Locate each line in the records containing "only". Copy it.
============
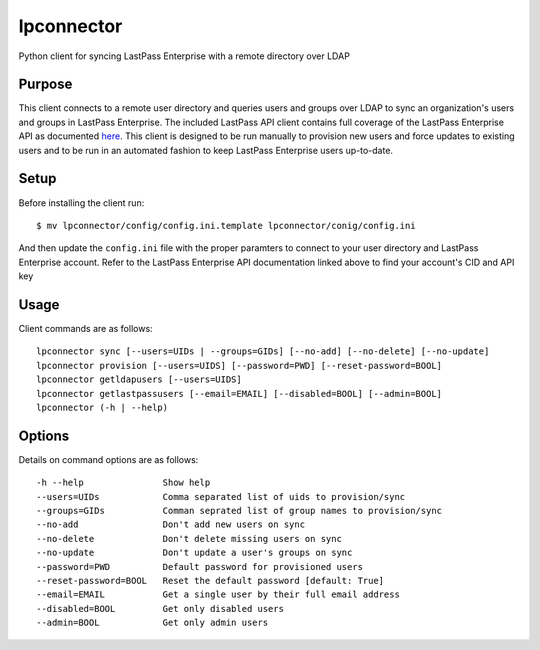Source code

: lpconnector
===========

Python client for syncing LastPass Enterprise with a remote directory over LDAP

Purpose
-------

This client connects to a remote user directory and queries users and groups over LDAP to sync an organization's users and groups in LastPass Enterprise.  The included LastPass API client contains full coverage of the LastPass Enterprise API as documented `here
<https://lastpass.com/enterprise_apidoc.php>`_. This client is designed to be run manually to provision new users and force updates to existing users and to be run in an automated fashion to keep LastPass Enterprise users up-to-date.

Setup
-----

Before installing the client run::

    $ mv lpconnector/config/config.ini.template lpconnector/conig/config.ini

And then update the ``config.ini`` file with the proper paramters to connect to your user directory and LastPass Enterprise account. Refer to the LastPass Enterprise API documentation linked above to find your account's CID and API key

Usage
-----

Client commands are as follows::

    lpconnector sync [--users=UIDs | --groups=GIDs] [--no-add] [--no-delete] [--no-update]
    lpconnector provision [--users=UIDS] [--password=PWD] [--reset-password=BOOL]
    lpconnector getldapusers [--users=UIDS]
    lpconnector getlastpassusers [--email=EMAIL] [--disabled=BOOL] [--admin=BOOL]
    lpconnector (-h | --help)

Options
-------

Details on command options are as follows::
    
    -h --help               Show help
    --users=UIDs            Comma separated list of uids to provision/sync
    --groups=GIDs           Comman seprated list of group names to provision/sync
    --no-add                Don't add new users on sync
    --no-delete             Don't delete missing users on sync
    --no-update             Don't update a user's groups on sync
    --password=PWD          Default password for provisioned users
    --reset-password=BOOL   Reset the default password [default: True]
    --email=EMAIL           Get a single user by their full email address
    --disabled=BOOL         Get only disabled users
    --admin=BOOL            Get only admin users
============
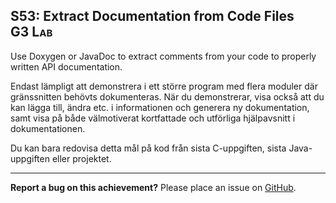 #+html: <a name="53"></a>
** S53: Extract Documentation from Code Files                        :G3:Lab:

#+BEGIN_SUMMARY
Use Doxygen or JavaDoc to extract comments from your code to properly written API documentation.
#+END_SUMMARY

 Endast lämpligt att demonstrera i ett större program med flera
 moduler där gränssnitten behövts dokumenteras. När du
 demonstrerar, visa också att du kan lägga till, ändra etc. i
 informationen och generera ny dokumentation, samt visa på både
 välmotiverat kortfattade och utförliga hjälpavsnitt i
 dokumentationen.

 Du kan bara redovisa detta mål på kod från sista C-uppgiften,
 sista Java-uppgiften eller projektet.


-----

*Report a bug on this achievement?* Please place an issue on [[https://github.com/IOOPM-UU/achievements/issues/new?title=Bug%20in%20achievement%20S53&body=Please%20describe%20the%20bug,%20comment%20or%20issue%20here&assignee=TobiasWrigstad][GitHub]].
============
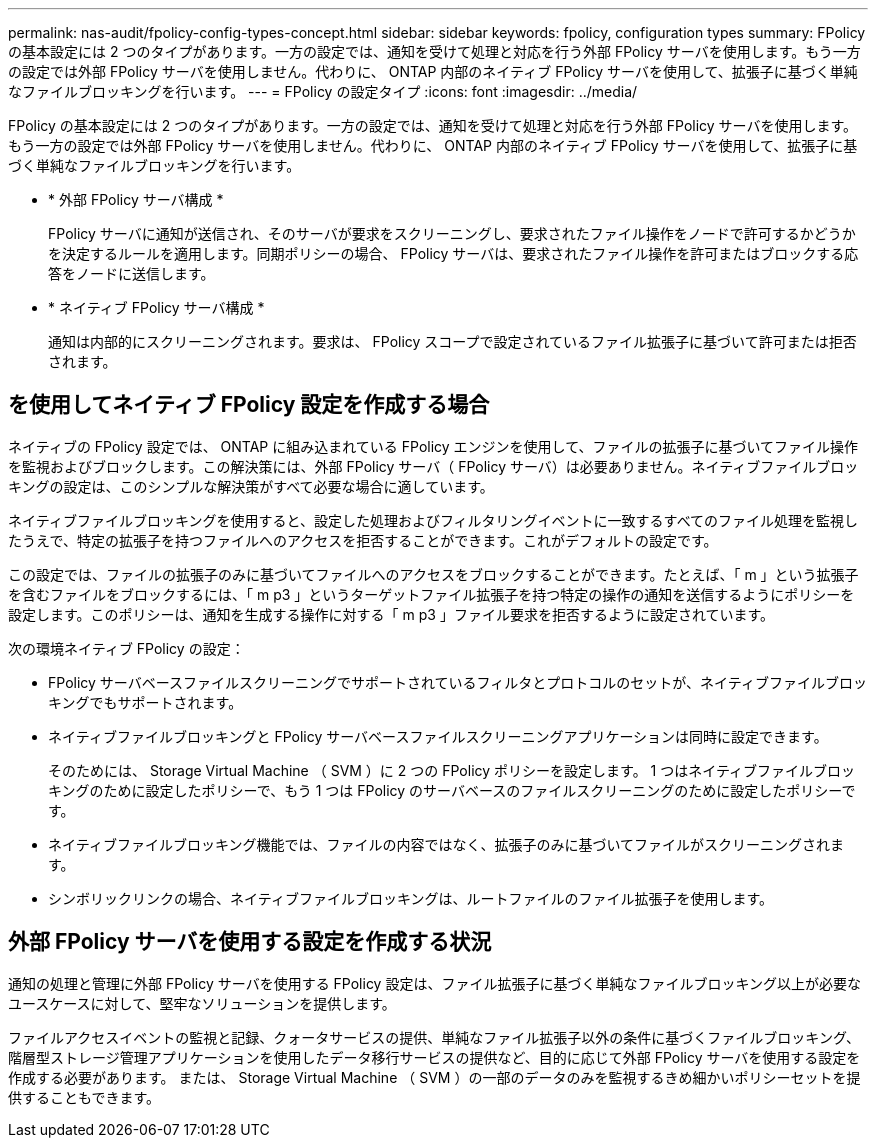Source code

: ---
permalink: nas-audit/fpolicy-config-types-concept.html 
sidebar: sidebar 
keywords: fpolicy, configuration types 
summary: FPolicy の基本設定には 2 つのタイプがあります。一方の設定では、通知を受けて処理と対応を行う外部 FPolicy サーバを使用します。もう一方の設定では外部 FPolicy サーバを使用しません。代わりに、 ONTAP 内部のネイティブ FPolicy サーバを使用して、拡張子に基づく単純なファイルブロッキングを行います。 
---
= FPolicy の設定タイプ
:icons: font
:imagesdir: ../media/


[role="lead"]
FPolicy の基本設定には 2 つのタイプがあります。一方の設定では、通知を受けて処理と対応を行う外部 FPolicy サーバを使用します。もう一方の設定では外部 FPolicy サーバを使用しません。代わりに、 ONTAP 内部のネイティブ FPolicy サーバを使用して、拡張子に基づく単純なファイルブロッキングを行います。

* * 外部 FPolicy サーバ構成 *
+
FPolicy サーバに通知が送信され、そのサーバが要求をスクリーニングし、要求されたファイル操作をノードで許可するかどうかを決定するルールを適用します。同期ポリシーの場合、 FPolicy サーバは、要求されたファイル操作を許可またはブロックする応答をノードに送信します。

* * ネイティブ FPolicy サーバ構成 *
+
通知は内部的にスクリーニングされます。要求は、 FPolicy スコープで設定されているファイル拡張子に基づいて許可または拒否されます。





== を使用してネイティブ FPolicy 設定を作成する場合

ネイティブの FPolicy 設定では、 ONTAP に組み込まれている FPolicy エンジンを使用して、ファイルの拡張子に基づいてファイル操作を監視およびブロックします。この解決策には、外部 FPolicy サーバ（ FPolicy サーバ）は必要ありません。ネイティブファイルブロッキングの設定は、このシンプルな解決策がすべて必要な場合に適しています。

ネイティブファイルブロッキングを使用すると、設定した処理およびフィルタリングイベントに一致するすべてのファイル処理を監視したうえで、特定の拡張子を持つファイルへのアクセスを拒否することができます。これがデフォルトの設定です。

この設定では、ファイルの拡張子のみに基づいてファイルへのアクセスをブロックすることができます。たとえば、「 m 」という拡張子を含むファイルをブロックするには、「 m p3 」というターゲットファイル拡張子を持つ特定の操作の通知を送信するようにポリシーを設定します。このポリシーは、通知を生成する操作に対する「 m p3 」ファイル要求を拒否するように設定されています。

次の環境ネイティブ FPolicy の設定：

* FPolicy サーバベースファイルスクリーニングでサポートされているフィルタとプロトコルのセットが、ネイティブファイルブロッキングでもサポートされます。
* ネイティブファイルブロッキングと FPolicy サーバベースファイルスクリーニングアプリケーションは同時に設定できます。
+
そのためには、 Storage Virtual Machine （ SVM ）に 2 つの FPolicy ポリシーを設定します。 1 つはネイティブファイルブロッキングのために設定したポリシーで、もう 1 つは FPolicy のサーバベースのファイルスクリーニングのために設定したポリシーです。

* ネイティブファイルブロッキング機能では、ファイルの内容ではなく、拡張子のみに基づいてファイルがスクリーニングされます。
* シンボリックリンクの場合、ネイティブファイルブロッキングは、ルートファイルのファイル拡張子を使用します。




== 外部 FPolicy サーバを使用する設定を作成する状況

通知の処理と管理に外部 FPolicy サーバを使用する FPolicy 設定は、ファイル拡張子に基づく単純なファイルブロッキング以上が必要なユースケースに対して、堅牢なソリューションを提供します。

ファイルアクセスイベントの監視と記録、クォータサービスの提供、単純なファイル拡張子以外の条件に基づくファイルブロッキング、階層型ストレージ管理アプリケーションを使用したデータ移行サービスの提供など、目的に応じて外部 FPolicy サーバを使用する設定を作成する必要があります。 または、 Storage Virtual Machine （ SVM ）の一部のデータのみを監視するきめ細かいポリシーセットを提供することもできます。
============
Result:
    --disabled=BOOL         Get only disabled users
    --admin=BOOL            Get only admin users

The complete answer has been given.